### DATA LINES
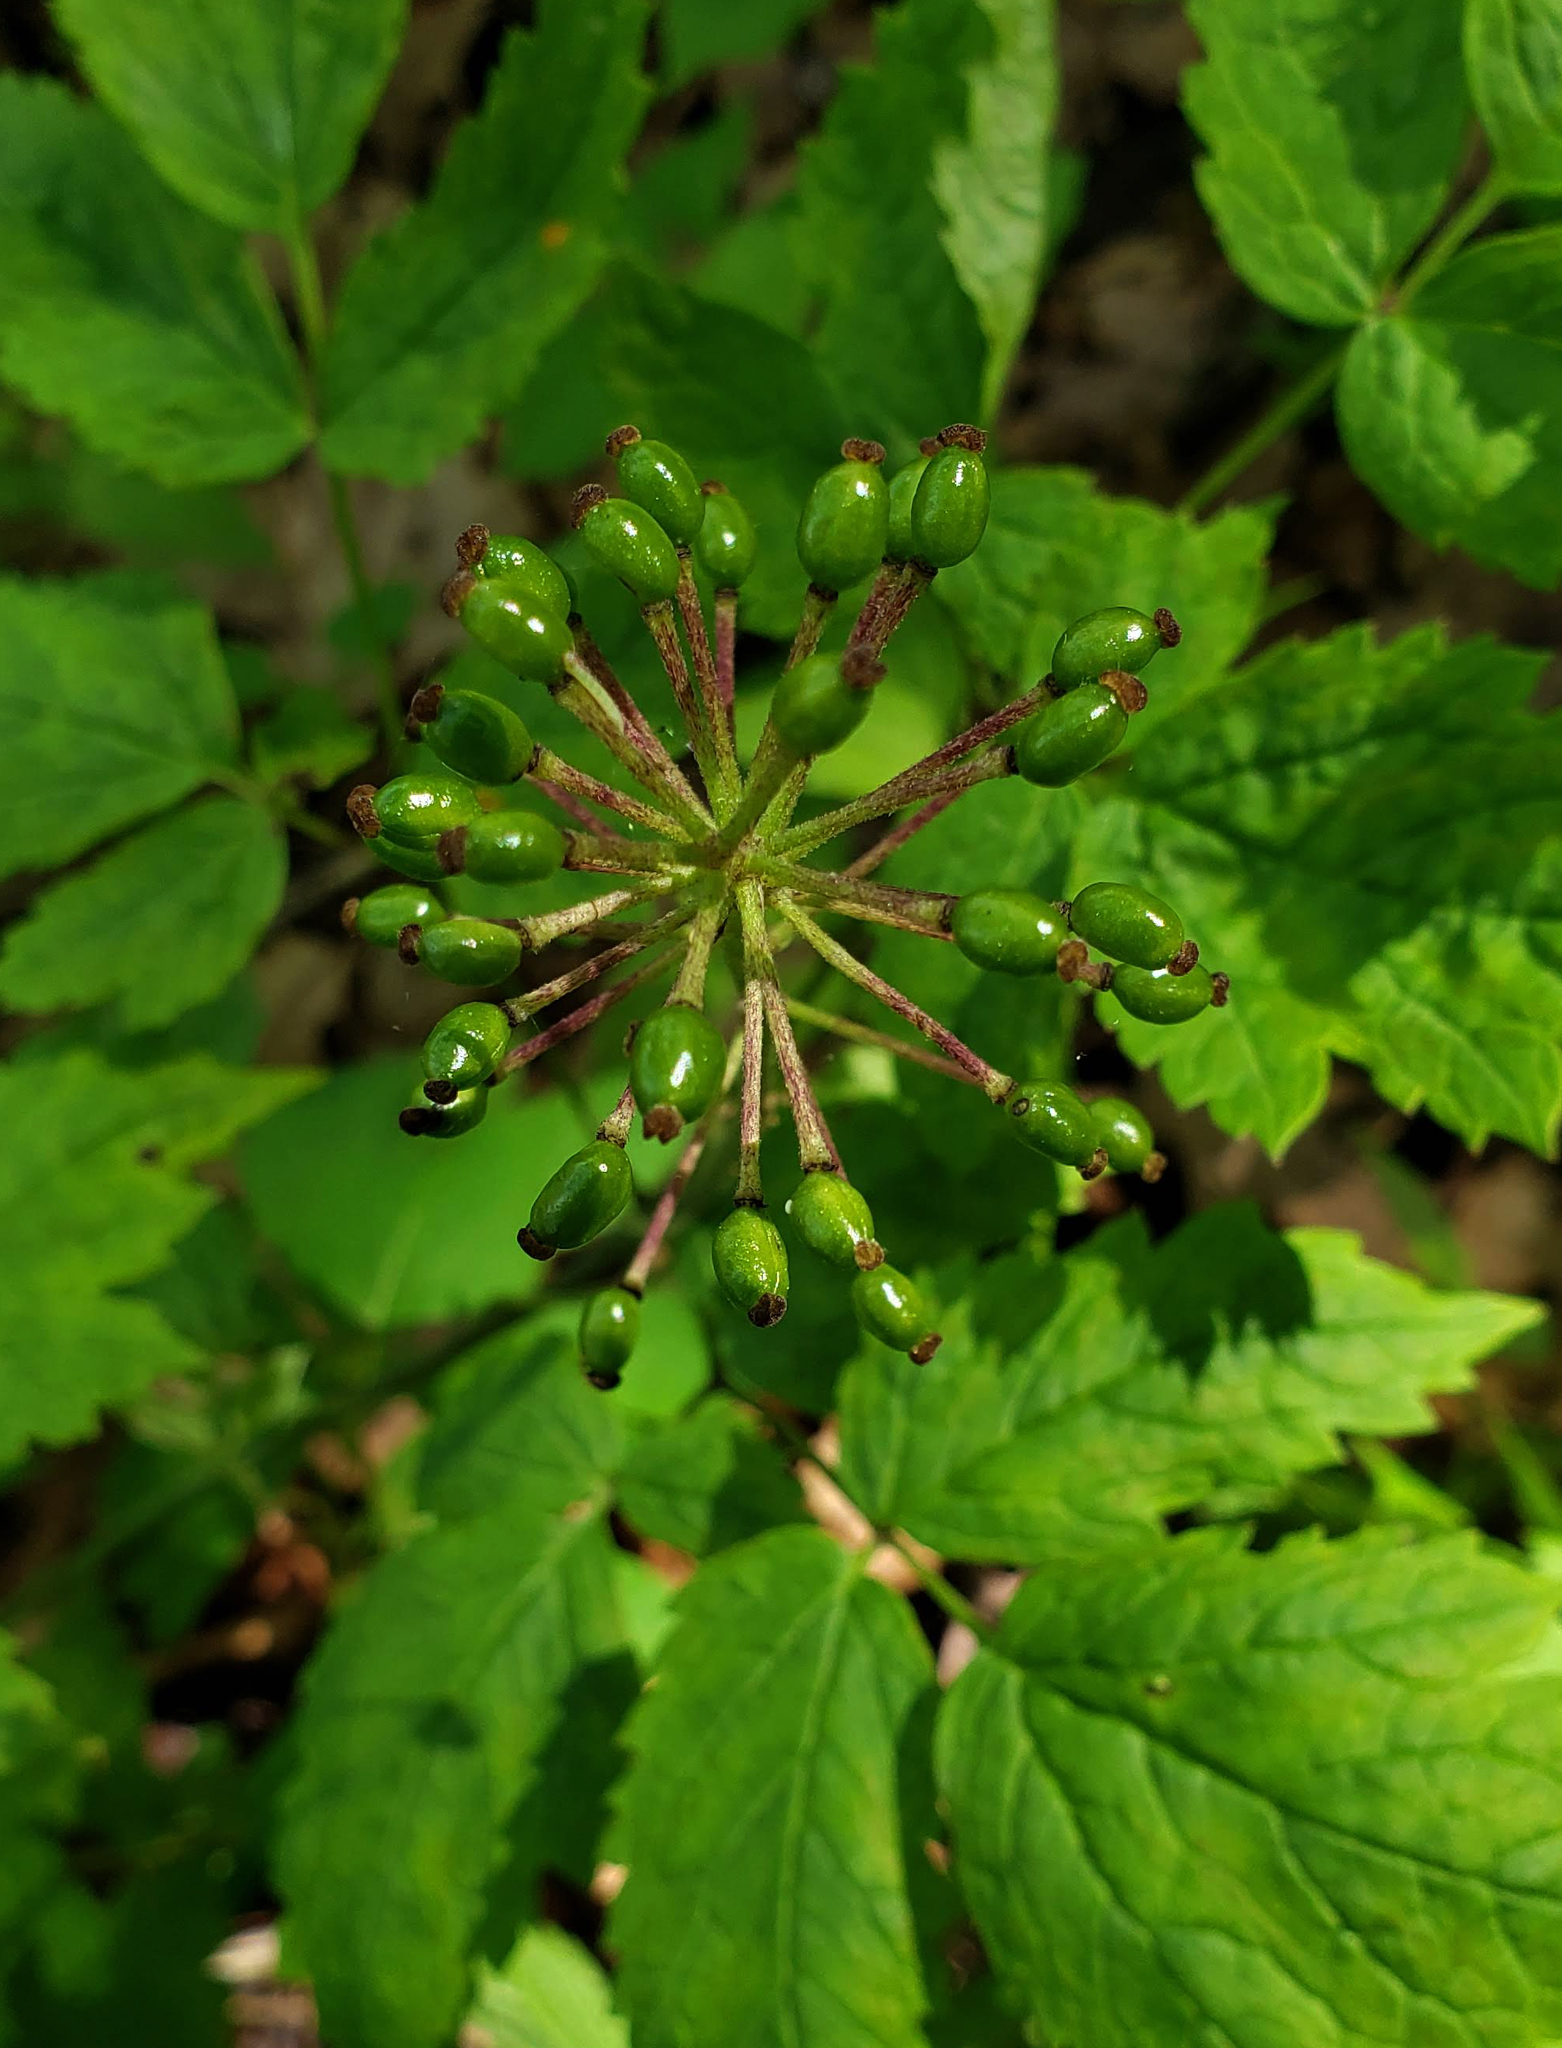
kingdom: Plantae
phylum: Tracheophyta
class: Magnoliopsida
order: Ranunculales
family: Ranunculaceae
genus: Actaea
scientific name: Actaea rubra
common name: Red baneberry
######
### DATA LINES
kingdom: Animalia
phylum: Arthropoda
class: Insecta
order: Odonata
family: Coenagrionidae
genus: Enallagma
######
### DATA LINES
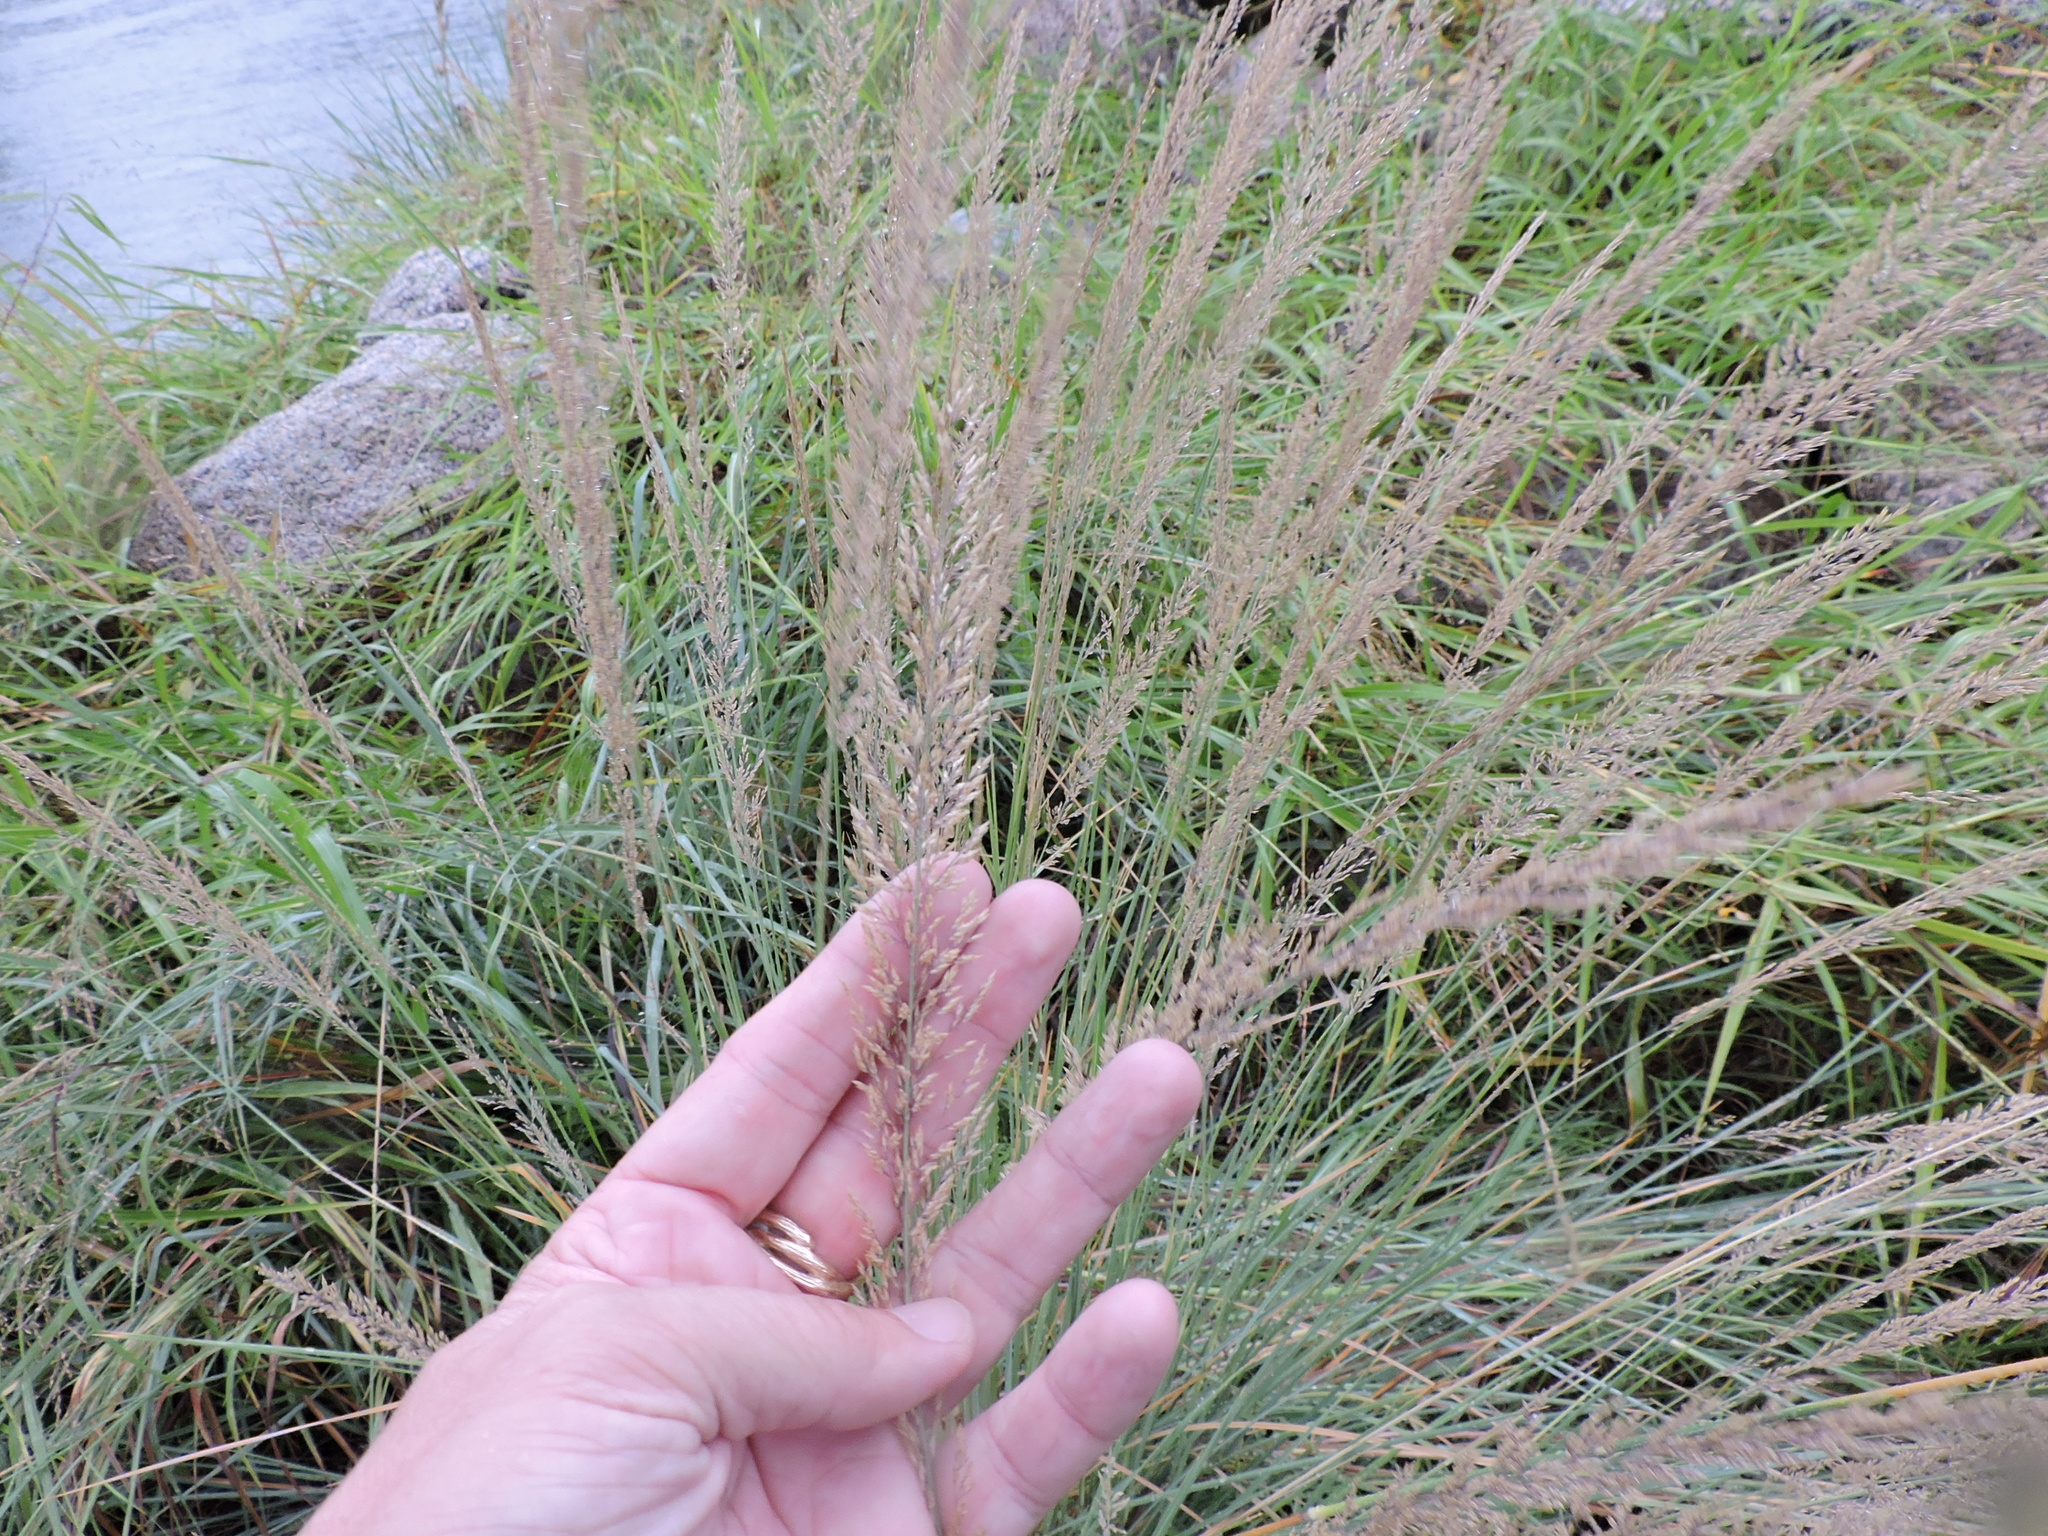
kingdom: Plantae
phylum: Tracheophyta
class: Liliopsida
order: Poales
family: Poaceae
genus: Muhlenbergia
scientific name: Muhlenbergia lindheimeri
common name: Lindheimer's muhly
######
- YOUR TASK
Render the material from the line containing "class: Magnoliopsida" through the line containing "common name: Red baneberry" as a two-column CSV with the headers field and value. Put one row per line, with each entry in a single quoted field and any line breaks replaced by spaces.

- OUTPUT OF THE EXERCISE
field,value
"class:","Magnoliopsida"
"order:","Ranunculales"
"family:","Ranunculaceae"
"genus:","Actaea"
"scientific name:","Actaea rubra"
"common name:","Red baneberry"